Al escuchar a Levin, Stepán Arkádevich esbozó una sonrisa sutil y cariñosa.

—¡Sí, claro! Pero has llegado a la misma conclusión que yo. ¿Te acuerdas de los reproches que me dirigiste por buscar los placeres de la vida? «No seas tan severo, ¡oh moralista!…»[6].

—En cualquier caso, lo bueno que tiene la vida… —Levin perdió el hilo de lo que quería decir—. En fin, no sé. Lo único que sé es que moriremos pronto.

—¿Por qué pronto?

—Y, ¿sabes una cosa?, cuando piensa uno en la muerte, la vida pierde gran parte de sus encantos, pero se vuelve más apacible.

—Al contrario. Los últimos días son los más alegres. Pero tengo que irme —dijo Stepán Arkádevich, levantándose por enésima vez.

—¡Quédate un poco más! —dijo Levin, reteniéndolo—. ¿Cuándo volveremos a vernos? Me marcho mañana.

—¡Pues sí que estoy bueno! Precisamente para eso he venido… Ven a comer hoy sin falta a nuestra casa. Estará tu hermano, y también mi cuñado Karenin.

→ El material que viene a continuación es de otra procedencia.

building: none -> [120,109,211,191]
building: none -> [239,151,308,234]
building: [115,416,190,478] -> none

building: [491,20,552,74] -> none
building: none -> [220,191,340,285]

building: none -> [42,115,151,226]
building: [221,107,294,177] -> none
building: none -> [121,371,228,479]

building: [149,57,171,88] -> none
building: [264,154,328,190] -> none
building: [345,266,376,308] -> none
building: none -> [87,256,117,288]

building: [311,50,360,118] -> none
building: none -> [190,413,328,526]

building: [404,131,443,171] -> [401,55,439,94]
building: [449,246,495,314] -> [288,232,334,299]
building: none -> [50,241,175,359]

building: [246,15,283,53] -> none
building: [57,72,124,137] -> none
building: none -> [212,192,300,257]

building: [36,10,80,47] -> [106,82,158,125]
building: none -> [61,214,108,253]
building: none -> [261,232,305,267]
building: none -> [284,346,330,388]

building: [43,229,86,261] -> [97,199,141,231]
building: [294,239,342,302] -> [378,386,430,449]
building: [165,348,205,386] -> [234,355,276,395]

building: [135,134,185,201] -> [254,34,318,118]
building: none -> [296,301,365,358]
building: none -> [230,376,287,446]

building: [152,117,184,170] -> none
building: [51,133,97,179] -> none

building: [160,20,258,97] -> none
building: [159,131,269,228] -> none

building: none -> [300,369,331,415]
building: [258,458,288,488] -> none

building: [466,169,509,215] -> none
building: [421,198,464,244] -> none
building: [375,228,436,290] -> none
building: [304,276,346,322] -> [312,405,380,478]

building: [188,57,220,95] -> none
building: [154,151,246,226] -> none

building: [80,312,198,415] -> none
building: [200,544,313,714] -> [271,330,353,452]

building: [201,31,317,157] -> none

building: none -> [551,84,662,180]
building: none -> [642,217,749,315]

—¿Es que se encuentra en Moscú? —dijo Levin, y quiso preguntar por Kitty. Había oído que había pasado los primeros días del invierno en San Petersburgo, en casa de su otra hermana, casada con un diplomático, y no sabía si había regresado o no. Pero al final cambió de opinión y no preguntó nada. «Me da lo mismo que esté o que no esté».

—¿Vendrás?

—Sí, claro.

—Entonces a las cinco, y de levita.

Stepán Arkádevich se levantó y bajó a ver a su nuevo jefe. Su instinto no le había engañado. Aquel personaje tan terrible resultó ser un hombre de lo más amable. Stepán Arkádevich almorzó con él y se demoró allí tanto tiempo que hasta después de las tres no fue a ver a Alekséi Aleksándrovich.